──────── PASSAGE SHOWN

But that isnt why it failed, oh no no no. Its nothing to do with that at all. Christ, you really are delusional.


(awaits the usual response of 'oh well, you're a trot so nyuhh nyuhh nyuhh')



Go away Belboid. You're a good turn but you need to trim a few years off the act.
 
golly gosh, what a surprise. lletsa cant make an answer so makes a lousy attempt at humour! plus ca change indeed.
 
golly gosh, what a surprise. lletsa cant make an answer so makes a lousy attempt at humour! plus ca change indeed.



Go take a look at the childish drivel you've posted on the previous page, in response to a considered reply to yourself, before you start making a further twat of yourself.

You're getting to sound like a thick adolescent.
 
pot/kettle. Have you anything to say, or you just gonna throw rubbish insults? As, barring miracles, i think we can all assume its the latter, then we've got fuck all to say to each other, havent we?
 
pot/kettle. Have you anything to say, or you just gonna throw rubbish insults? As, barring miracles, i think we can all assume its the latter, then we've got fuck all to say to each other, havent we?

────────────────

### WHAT TO DO
1. Please list each distinct contraction in the argument above that is written without its apostrophe.
2. Duplicate the argument above from "But that isnt" up to and including "off the act.".
3. Pick up the argument above where it stops and write what comes next.

──────── MATERIAL SHOWN

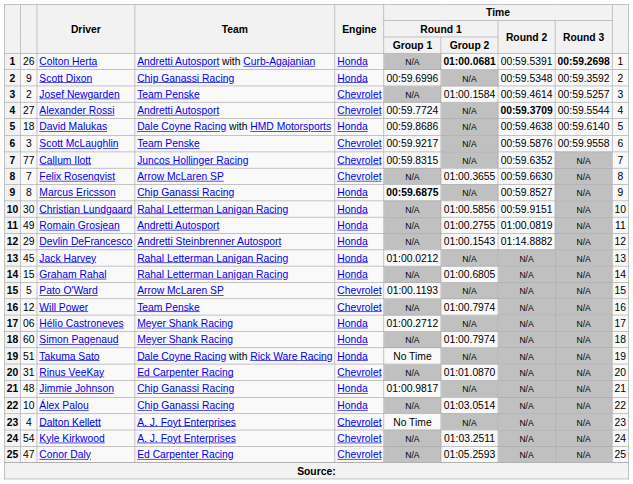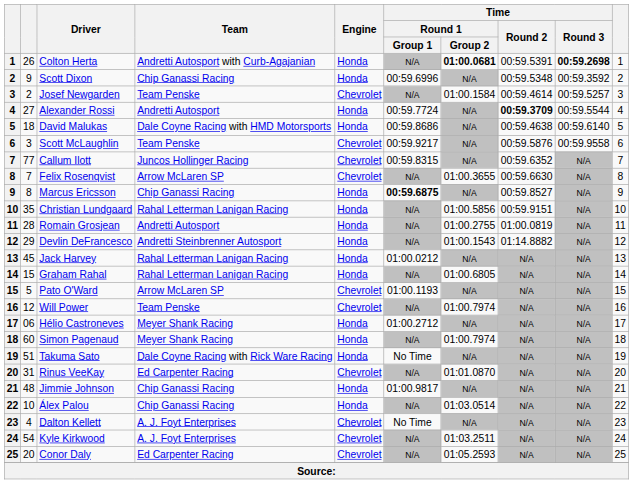Alexander Rossi | Engine: Chevrolet -> Honda
Christian Lundgaard | column 2: 30 -> 35
Romain Grosjean | column 2: 49 -> 28
Conor Daly | column 2: 47 -> 20
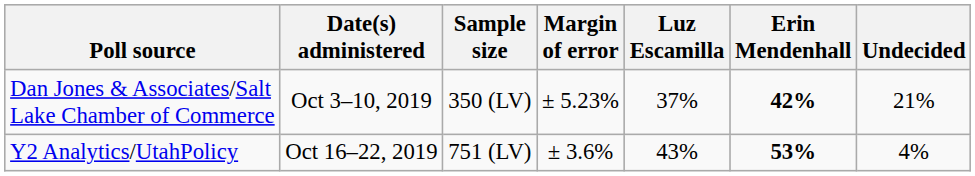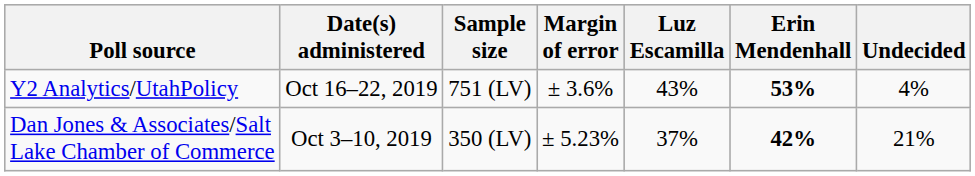rows swapped: Y2 Analytics/UtahPolicy <-> Dan Jones & Associates/Salt Lake Chamber of Commerce
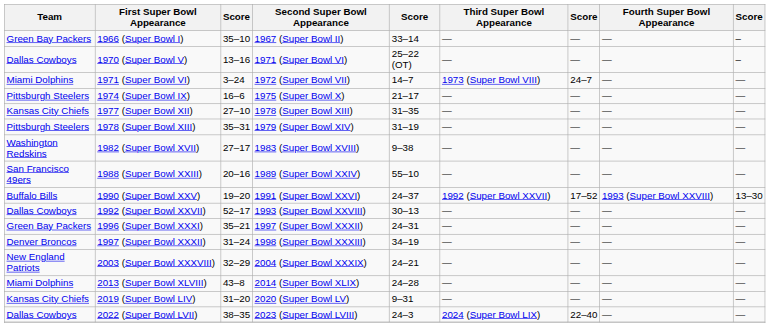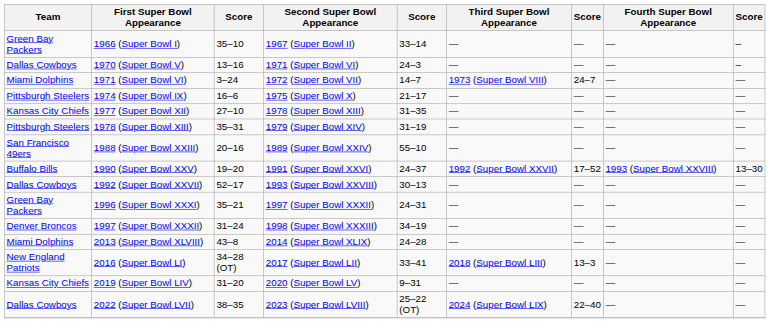1970 (Super Bowl V) | column 5: 25–22 (OT) -> 24–3
- row: Washington Redskins | 1982 (Super Bowl XVII) | 27–17 | 1983 (Super Bowl XVIII) | 9–38 | — | — | — | —
- row: New England Patriots | 2003 (Super Bowl XXXVIII) | 32–29 | 2004 (Super Bowl XXXIX) | 24–21 | — | — | — | —
+ row: New England Patriots | 2016 (Super Bowl LI) | 34–28 (OT) | 2017 (Super Bowl LII) | 33–41 | 2018 (Super Bowl LIII) | 13–3 | — | —
2022 (Super Bowl LVII) | column 5: 24–3 -> 25–22 (OT)
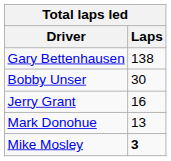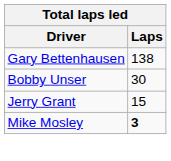Jerry Grant | Laps: 16 -> 15
- row: Mark Donohue | 13
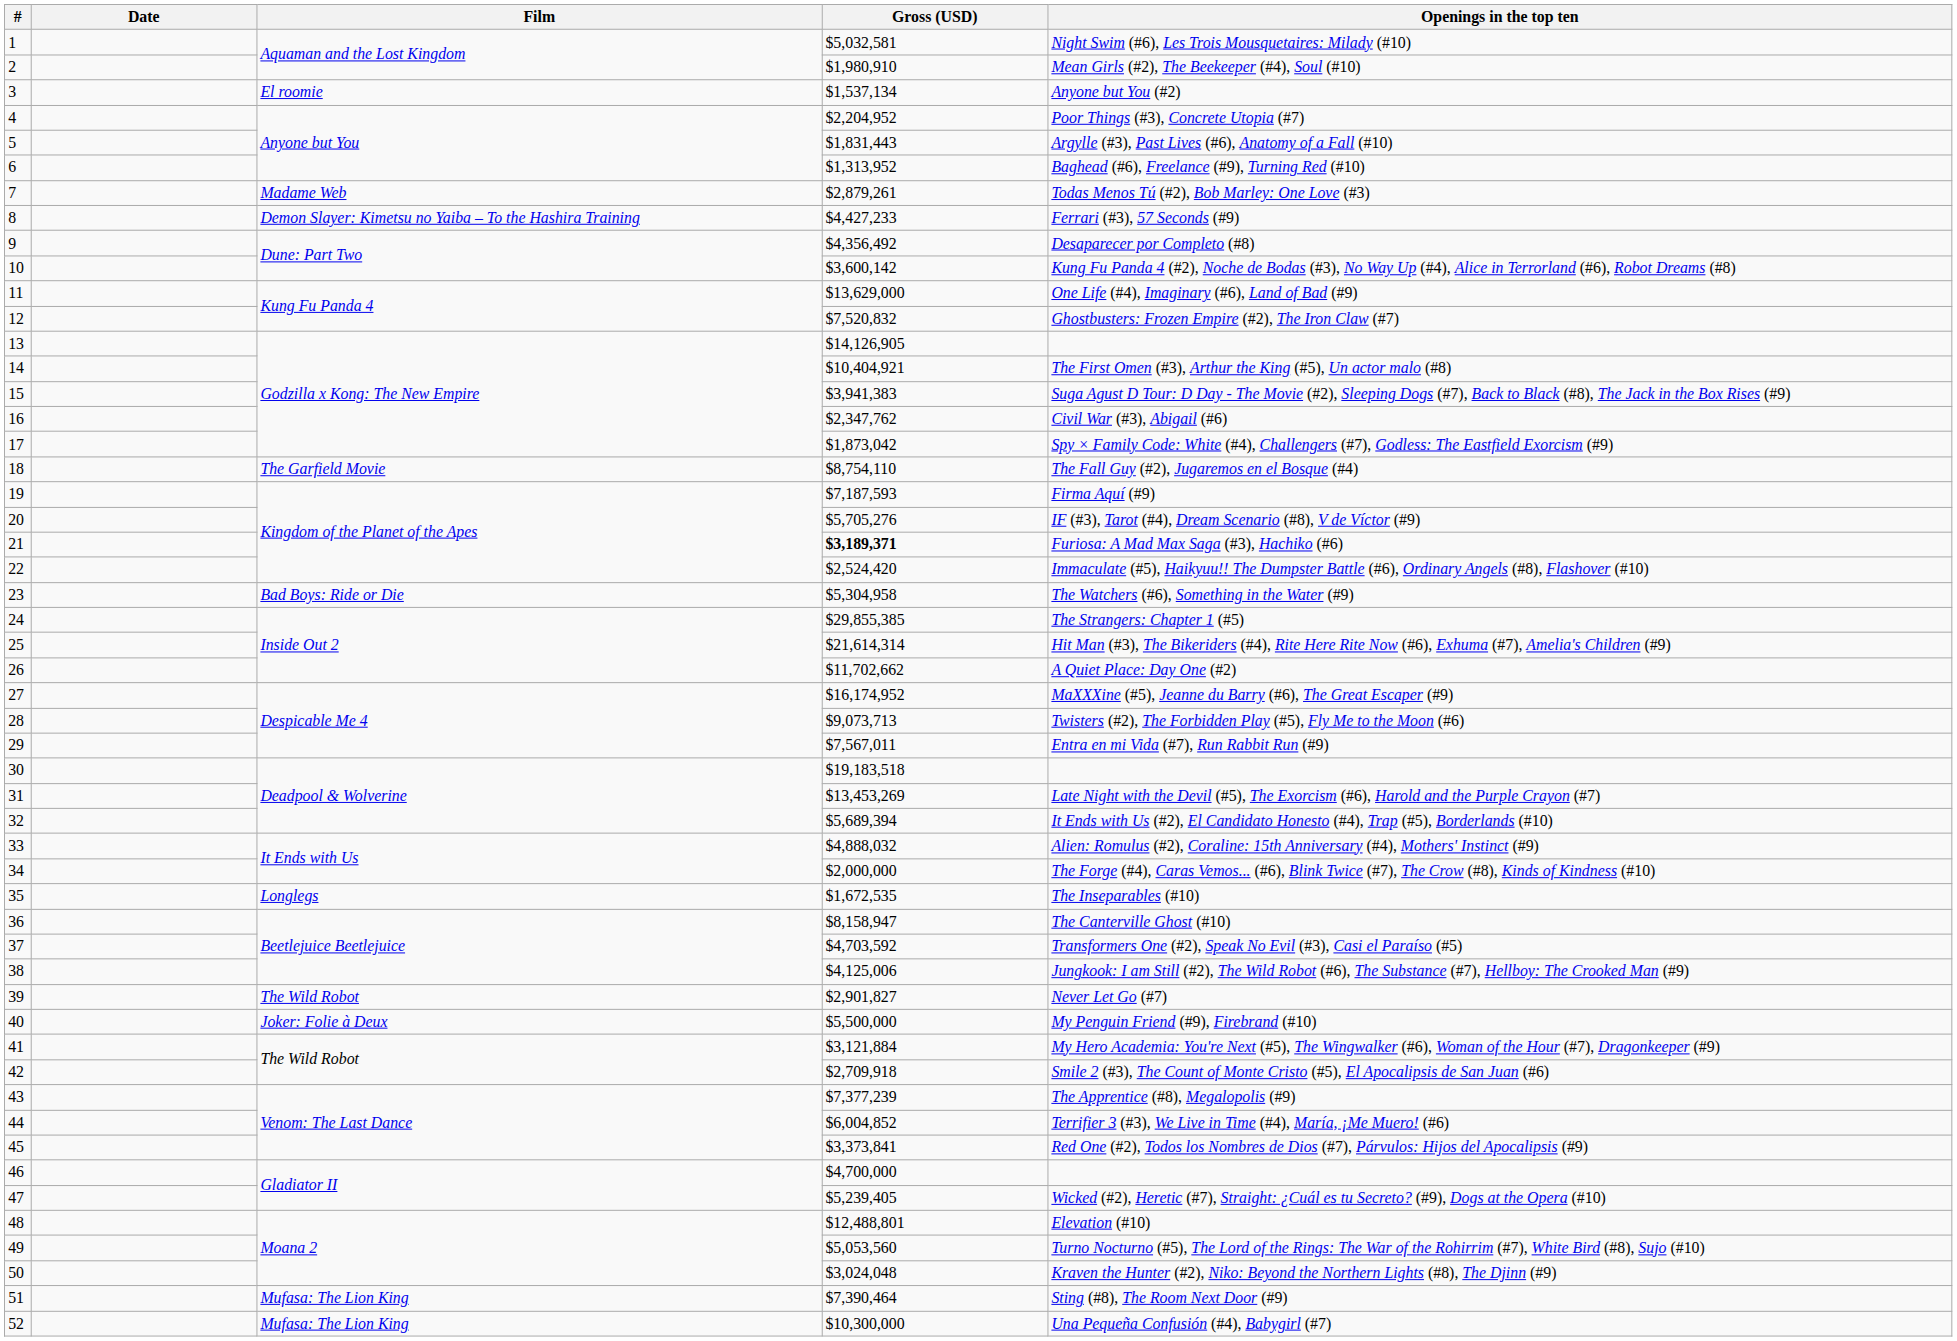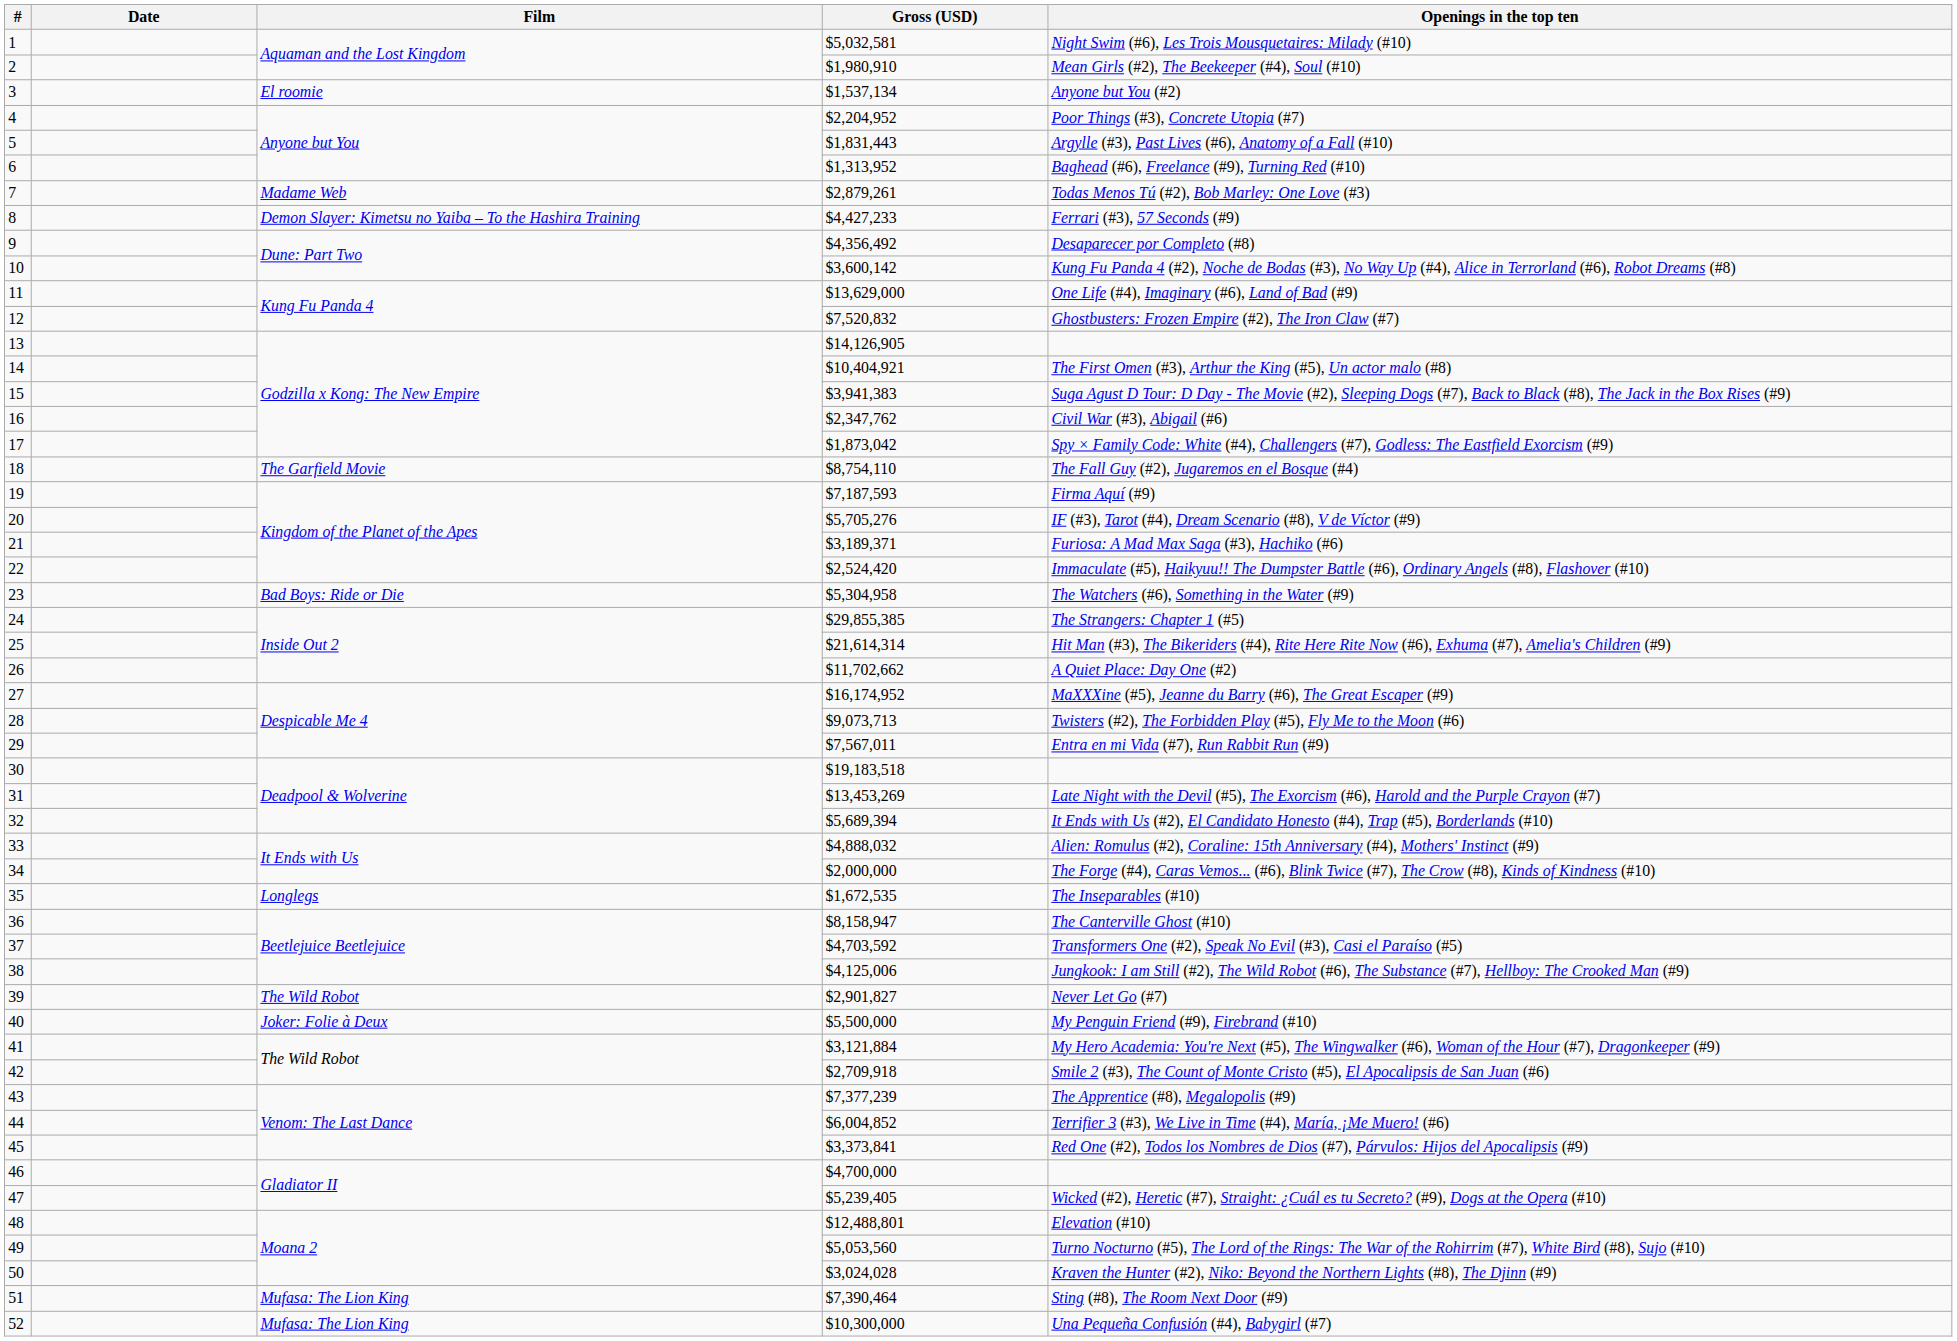21 | Gross (USD): bold -> normal
50 | Gross (USD): $3,024,048 -> $3,024,028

────────────────

### SET OF ANSWERS
1. isnt, its, cant, havent

2.
But that isnt why it failed, oh no no no. Its nothing to do with that at all. Christ, you really are delusional.


(awaits the usual response of 'oh well, you're a trot so nyuhh nyuhh nyuhh')



Go away Belboid. You're a good turn but you need to trim a few years off the act.

3.
I haven't asked you to keep on making the same point, despite it continually being refuted.

Have you been eating lots of sugary food lately?
 
and yet you have made exactly the same point repeatedly. sorry, two points - 'its too hard work for me' and 'you're a trot'

thanks for the 'insight'
 
Again, you are overcomplicating the matter, when it's perfectly obvious that, although there were people sympathetic to the IWCA approach outside of those areas where it took off, few have felt able to put in the necessary time and labour, particularly when isolated. Far from the method being fundamentally flawed, if more people had felt able to create active branches from scratch, the method would have spread.

But that didn't happen. Hads aren't a lot of good when it comes down to it. After well over a decade people wouldn't, or couldn't do this. This is a pretty fundamental flaw.

And I'll say again that there is no relish whatsover, in fact, it's the oppositie, and it is sadness rather than happiness about a pro-working class method failing and not much else being around, but thanks for the psychology lesson. Although agree about the football analogy about certain fans :D, but can assure you I'm not one of them.

But if you want to keep on repeating that, feel free. But we have to learn lessons and work out what went wrong, whether that be the method itself, the point we are in in history or something else, because otherwise it will be more of going round in circles, something is rightly always said about the far left.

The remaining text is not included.